Historically this whisky has often been considered as an entry level malt.  Though I understand why it is a great gateway, the negative connotations associated with this are unfair and unwarranted.  The Glenmorangie Original is my ’house’ bottle at the moment.  One I find myself going back to often, and consequently have just opened my second bottle of the year.

This is truly an easy drinking whisky.  It is a beautifully balanced dram that is complimentary to any situation and any drinker.  Great for breaking in the novice or for those with a somewhat more refined palate.  I find I most enjoy this early in the evening or before dinner.  There is no specific note that leaps out as a dominant flavor, but hints of fruit, oak and mild spice vie for the senses, both nose and taste.  It is creamy and syrupy across the tongue, with a thin to medium body.  It is full of sweetness and warmth which make up for any lack of density.

There is a subtleness here that belies the depth of this whisky.  Spend some time with it.  I find dissection of this one to be a little difficult to be honest.  Enjoy it as the sum of its parts.  We don’t always need to know how the motor works to enjoy the ride.

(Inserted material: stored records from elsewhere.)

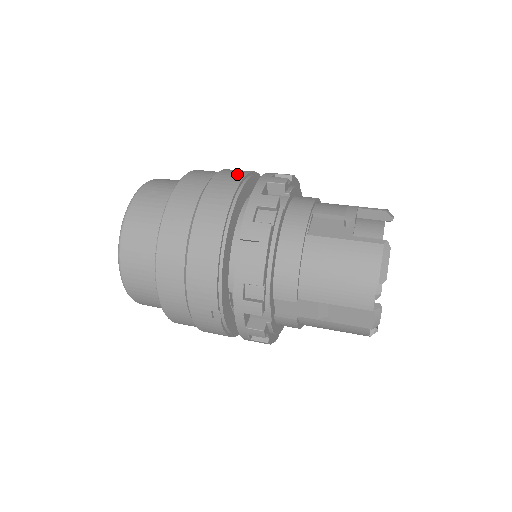
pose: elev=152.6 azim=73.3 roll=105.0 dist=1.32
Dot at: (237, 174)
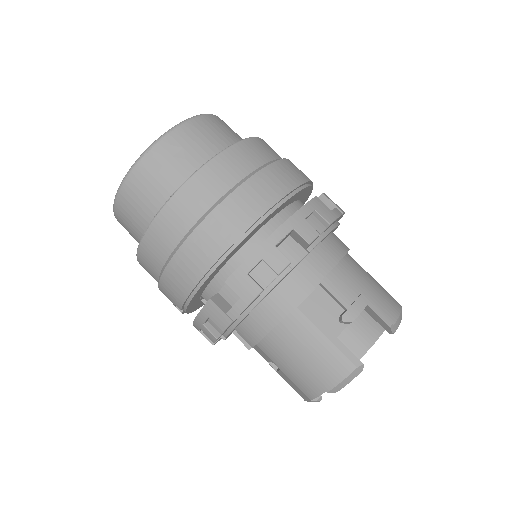
Dot at: (273, 191)
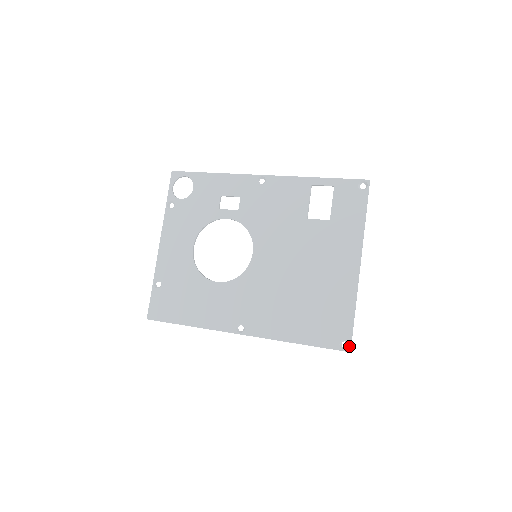
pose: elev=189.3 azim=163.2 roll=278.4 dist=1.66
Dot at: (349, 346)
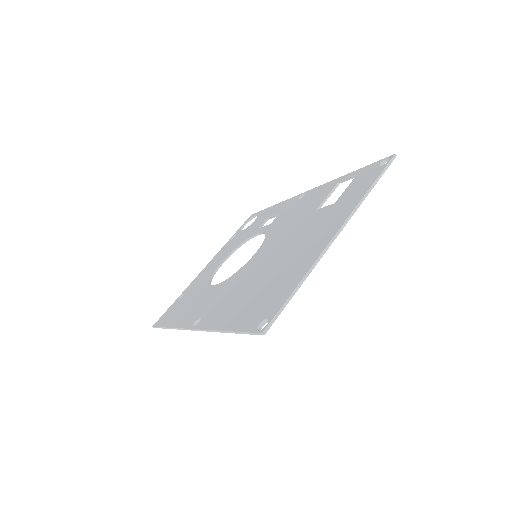
Dot at: (266, 325)
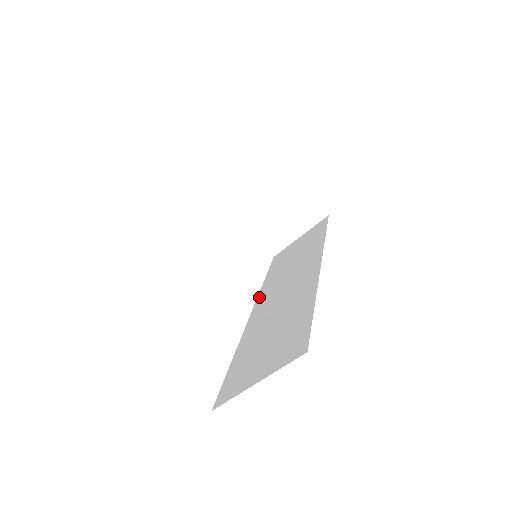
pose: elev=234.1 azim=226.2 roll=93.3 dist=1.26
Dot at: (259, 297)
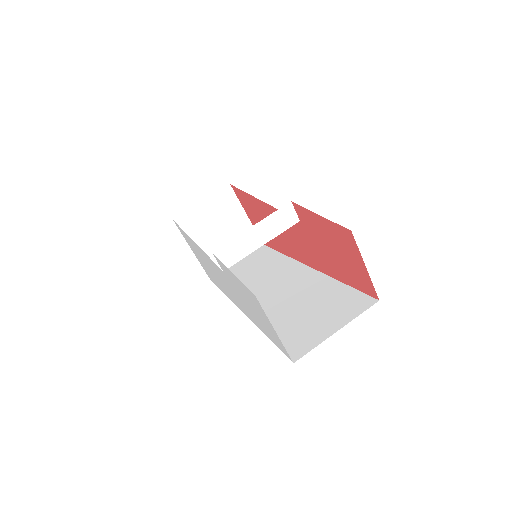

My harshest criticism would be that the finish here doesn’t linger as long as I would hope for, but I suppose that means one need sip a little more frequently .  There is a bit of heat that comes along towards the latter part of development, but when it fades…it’s gone.

I should note that this is the 10 y.o.  It has since been re-branded as ‘Original’.


A final note from the reviewer:

Please, folks…if you take anything form this site, these whisky reviews or any of my thoughts or opinions here…let it be this:

Let your nose and palate guide you.  Do not be fooled by packaging, marketing, age, abv, or anything other than what your senses tell you.

I have conceded many time that I have a preference for cask strength whiskies which are neither colored nor chill-filtered.  These are personal preferences, but in no way stop me from enjoying a great whisky that doesn’t fit this profile.

There are countless whiskies on the market that fit into the branded mold.  They are bottled around 40-43%, tend to have E150a coloring added, and are chill-filtered to ensure clarity and consistency.  This allows for simplicity in marketing and a level of consistency otherwise lacking.

Do not EVER discount these whiskies without trying them.